* TASK INSTRUCTIONS:
A: Answer these questions from the hospital inspection excerpt below, one line each, marked to match:
(i) What revision date is given for the "Suicidal Patient Management Protocol"?
(ii) On what date were the staff on the psychiatric units interviewed?
(iii) At what time did Staff D give a verification?
B: Please decide whether each statement agrees with the hospital inspection excerpt below, answering yes or no and quoting the words that settle it:
(i) Under General Suicide Precautions, specific checks are made every 30 minutes.
(ii) Staff B identified 17 patients currently on suicide precautions.
(iii) The missing guidelines for older adult patients included the length of electrical cords.
C: Reproduce the hospital inspection excerpt below from "3. Review of" to "B identified 17 patients currently on suicide precautions.".

* SELECTED PASSAGE:

═══

2. Review of hospital policies and procedures found hospital staff had developed or implemented no policies and procedures that ensured the safety of child/adolescent, adult and older adult patients on the nursing units that treated patients with a psychiatric diagnosis:
- From the active electric outlets,
- That established breakaway points for the exposed plumbing in the patient rooms,
- That established guidelines for enclosing hinges in patient rooms and shower rooms, or .
- That ensured the safety of the older adult patients by establishing guidelines for the length of electrical cords or the safe use of the electrical beds.


3. Review of policy and procedure titled "Suicidal Patient Management Protocol", revised 7/09, found it stated in part, "General Suicide Precautions (SP): Initiated if physician and/or nursing staff access the patient to be potentially suicidal. Involves knowing the general whereabouts of the patient at all times with specific checks being made every 15 minutes ... "

Interviews with staff on the psychiatric units on 9/20/11 revealed the following information:

a. At 2:00 PM, Staff B verified the child/adolescent patients were not supervised constantly while in their assigned rooms. Staff B identified 17 patients currently on suicide precautions.

b. At 3:20 PM, Staff D verified the child/adolescent patients were not supervised constantly while in their assigned rooms. Staff D identified 17 patients currently on suicide precautions.

═══

* DATA RECORDS:
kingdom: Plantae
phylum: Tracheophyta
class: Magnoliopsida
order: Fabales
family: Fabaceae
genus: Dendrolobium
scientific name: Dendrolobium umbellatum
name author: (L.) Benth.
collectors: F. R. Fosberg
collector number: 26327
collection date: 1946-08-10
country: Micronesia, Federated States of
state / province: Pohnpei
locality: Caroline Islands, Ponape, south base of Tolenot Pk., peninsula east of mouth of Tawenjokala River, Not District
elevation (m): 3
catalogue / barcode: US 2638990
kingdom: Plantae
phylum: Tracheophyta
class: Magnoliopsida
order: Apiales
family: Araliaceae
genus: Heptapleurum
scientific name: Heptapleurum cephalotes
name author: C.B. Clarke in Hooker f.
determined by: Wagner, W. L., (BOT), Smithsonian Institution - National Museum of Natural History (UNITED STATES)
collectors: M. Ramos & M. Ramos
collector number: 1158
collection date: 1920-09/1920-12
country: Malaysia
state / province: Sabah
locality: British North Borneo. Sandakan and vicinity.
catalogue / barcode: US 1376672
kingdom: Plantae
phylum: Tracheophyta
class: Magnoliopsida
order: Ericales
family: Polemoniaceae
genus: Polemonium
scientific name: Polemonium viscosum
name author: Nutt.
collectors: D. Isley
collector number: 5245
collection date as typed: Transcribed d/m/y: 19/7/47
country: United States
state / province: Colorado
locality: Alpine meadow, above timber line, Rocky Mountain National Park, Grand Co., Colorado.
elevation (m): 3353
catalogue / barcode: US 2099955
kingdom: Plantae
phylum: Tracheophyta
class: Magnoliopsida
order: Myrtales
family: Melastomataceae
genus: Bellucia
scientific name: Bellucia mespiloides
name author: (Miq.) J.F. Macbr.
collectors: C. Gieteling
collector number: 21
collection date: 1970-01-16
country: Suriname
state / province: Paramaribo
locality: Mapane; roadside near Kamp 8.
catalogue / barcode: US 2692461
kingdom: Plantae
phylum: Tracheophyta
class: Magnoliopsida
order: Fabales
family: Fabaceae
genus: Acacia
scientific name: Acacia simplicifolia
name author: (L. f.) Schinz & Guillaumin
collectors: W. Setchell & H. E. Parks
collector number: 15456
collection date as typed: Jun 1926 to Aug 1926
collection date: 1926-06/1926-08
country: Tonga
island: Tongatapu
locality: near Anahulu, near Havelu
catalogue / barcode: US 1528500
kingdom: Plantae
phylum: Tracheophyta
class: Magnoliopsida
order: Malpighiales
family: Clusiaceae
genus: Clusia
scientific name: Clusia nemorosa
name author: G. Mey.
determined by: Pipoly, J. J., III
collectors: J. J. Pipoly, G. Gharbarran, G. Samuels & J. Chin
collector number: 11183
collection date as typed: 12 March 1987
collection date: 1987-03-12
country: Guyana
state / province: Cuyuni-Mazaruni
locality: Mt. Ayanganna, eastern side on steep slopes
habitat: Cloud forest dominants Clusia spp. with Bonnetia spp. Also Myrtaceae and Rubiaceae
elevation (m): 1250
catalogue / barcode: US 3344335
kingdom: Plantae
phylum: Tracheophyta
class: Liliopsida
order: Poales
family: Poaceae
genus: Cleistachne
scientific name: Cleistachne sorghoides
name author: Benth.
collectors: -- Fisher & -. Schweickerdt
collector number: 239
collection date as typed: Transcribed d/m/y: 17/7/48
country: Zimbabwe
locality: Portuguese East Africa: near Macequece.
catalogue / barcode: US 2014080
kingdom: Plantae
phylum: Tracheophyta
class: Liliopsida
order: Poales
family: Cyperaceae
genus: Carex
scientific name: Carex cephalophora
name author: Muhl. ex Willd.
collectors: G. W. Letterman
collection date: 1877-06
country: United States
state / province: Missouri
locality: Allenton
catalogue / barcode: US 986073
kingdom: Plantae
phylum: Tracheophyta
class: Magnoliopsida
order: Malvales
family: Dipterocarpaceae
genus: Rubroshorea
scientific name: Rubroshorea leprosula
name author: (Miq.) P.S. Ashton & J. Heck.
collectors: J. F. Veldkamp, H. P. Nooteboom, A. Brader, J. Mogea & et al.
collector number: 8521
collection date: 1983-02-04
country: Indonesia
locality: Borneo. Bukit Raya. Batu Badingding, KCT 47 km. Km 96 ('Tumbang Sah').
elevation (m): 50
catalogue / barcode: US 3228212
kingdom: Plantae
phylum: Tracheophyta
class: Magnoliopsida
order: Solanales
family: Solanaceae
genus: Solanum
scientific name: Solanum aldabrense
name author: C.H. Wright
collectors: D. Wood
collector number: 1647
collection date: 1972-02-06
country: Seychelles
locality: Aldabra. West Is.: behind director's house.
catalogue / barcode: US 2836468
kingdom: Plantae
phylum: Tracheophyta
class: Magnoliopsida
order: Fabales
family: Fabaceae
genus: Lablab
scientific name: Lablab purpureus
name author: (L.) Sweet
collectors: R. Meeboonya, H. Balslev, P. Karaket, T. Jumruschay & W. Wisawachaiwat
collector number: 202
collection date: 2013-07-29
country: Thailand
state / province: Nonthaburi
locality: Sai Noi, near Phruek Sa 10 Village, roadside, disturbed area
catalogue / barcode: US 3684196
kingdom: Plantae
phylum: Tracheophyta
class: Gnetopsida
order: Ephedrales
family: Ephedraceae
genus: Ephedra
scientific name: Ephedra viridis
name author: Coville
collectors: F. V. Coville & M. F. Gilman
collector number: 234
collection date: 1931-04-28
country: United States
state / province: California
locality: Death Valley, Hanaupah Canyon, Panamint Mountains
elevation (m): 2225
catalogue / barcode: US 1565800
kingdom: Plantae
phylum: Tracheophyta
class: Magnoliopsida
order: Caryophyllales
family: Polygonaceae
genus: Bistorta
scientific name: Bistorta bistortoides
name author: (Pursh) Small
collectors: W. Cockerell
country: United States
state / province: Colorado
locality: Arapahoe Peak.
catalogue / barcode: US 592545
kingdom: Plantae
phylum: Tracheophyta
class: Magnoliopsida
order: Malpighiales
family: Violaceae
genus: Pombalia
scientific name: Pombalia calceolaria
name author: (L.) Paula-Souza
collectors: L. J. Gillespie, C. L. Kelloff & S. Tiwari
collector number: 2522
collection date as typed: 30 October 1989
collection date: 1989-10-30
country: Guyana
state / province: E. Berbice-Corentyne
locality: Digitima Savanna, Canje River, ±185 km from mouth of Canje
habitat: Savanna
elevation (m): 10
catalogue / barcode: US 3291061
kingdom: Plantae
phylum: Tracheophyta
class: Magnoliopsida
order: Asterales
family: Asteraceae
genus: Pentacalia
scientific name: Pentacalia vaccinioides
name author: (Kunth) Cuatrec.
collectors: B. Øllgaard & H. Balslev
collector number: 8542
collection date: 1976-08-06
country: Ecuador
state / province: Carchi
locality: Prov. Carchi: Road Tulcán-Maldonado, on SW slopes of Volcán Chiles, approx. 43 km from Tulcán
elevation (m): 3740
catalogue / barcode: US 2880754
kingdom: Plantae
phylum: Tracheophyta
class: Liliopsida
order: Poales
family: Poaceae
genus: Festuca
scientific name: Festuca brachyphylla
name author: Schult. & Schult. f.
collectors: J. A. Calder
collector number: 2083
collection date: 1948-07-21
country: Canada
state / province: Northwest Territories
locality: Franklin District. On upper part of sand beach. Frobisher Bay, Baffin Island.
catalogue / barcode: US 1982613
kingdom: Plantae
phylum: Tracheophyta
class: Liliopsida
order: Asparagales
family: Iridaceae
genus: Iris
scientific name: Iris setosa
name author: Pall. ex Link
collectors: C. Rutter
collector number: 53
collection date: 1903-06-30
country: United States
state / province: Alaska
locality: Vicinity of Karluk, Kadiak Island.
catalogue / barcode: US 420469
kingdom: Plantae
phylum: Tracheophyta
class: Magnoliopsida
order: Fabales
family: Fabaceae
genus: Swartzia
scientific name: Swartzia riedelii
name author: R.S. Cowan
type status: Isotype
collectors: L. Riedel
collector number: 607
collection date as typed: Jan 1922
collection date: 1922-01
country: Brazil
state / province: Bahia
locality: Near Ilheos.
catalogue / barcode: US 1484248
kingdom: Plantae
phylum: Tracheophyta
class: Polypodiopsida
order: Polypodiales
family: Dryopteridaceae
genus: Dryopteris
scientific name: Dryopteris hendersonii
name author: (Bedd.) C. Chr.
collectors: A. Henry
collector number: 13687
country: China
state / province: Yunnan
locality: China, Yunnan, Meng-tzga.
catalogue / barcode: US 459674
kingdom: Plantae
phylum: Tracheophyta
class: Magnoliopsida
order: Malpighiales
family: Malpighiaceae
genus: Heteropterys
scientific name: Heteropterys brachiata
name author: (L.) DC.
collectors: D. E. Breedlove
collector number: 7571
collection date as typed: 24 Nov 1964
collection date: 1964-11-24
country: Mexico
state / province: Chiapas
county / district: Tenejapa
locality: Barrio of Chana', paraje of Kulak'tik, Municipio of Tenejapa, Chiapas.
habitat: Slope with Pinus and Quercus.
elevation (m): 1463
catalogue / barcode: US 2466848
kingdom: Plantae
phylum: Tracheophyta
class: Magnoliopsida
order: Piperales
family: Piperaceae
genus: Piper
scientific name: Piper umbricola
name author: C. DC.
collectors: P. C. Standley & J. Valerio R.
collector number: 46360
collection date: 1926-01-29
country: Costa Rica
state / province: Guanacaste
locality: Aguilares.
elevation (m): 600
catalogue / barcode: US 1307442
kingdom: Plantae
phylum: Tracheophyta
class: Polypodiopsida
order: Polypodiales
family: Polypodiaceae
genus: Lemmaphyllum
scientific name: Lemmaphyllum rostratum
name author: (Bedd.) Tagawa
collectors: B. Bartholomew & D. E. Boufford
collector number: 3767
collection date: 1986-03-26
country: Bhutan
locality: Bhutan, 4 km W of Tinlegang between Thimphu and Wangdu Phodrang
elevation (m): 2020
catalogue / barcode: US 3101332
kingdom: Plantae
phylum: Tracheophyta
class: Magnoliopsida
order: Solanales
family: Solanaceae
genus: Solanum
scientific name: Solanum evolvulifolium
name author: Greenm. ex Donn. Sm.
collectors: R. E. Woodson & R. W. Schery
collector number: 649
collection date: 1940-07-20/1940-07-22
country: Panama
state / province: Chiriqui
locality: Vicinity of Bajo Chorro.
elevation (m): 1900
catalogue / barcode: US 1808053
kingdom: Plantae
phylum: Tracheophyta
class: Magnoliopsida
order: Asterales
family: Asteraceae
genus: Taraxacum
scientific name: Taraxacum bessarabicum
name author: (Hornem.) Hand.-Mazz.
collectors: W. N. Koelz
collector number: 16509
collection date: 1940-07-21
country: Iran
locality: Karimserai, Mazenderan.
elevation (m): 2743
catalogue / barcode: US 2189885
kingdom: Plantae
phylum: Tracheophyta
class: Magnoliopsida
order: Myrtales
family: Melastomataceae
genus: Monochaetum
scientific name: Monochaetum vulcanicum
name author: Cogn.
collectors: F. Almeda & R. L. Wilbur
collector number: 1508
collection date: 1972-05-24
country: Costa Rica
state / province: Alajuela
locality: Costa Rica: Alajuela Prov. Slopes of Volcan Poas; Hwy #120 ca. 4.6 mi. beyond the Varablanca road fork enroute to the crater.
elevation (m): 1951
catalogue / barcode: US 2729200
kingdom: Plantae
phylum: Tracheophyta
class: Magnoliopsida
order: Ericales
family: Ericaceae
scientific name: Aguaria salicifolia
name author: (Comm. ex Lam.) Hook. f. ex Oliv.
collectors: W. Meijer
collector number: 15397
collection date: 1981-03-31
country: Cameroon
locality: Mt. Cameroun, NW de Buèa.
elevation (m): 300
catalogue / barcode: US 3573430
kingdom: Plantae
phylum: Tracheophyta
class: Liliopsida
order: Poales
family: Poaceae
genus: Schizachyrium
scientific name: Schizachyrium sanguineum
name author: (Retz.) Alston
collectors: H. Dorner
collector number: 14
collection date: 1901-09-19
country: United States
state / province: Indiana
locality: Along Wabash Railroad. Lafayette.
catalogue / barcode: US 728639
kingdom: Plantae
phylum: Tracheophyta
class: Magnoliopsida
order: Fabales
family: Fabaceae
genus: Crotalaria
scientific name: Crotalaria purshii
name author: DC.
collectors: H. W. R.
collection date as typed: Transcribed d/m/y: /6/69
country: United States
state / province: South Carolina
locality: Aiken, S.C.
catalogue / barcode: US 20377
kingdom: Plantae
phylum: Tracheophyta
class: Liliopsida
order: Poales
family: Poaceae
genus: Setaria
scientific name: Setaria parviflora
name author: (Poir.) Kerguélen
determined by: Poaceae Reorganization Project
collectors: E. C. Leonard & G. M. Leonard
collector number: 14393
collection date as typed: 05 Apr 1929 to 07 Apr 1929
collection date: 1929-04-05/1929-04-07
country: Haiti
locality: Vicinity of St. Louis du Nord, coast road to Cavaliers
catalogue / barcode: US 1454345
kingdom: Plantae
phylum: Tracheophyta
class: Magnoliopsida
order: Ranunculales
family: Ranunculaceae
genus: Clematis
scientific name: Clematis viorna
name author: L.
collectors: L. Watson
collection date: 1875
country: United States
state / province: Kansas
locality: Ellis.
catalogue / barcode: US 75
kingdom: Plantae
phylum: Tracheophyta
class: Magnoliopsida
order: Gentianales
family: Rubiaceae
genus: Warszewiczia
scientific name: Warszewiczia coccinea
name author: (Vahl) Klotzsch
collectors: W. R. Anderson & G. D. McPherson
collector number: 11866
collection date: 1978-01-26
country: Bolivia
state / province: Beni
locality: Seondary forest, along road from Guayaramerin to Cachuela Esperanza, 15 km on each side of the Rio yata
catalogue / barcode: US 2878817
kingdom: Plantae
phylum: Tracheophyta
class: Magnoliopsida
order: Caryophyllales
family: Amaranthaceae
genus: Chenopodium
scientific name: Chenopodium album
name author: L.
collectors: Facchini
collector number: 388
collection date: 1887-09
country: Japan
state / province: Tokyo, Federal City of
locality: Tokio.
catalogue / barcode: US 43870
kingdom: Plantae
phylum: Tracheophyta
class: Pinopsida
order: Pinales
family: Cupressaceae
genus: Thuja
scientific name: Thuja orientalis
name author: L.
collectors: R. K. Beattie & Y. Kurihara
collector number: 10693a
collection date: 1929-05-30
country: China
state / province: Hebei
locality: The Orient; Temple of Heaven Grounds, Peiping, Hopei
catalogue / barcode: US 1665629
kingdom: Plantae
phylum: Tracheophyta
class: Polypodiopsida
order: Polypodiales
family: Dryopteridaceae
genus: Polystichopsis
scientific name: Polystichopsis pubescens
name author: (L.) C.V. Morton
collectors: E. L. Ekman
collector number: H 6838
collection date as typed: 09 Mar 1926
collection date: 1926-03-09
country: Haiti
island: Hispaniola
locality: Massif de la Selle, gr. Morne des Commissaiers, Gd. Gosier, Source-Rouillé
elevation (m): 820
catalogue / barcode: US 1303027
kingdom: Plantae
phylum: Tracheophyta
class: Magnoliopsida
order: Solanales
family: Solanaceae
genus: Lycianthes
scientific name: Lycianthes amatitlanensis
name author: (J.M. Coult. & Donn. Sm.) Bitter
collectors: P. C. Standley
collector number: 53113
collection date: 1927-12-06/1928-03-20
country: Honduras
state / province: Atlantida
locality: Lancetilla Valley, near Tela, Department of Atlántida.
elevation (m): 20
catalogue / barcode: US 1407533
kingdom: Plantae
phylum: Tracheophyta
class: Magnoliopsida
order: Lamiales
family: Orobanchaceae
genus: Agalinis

═══

* EXERCISE SOLUTIONS:
A:
(i) 7/09
(ii) 9/20/11
(iii) 3:20 PM

B:
(i) No: "with specific checks being made every 15 minutes"
(ii) Yes: "Staff B identified 17 patients currently on suicide precautions."
(iii) Yes: "by establishing guidelines for the length of electrical cords"

C:
3. Review of policy and procedure titled "Suicidal Patient Management Protocol", revised 7/09, found it stated in part, "General Suicide Precautions (SP): Initiated if physician and/or nursing staff access the patient to be potentially suicidal. Involves knowing the general whereabouts of the patient at all times with specific checks being made every 15 minutes ... "

Interviews with staff on the psychiatric units on 9/20/11 revealed the following information:

a. At 2:00 PM, Staff B verified the child/adolescent patients were not supervised constantly while in their assigned rooms. Staff B identified 17 patients currently on suicide precautions.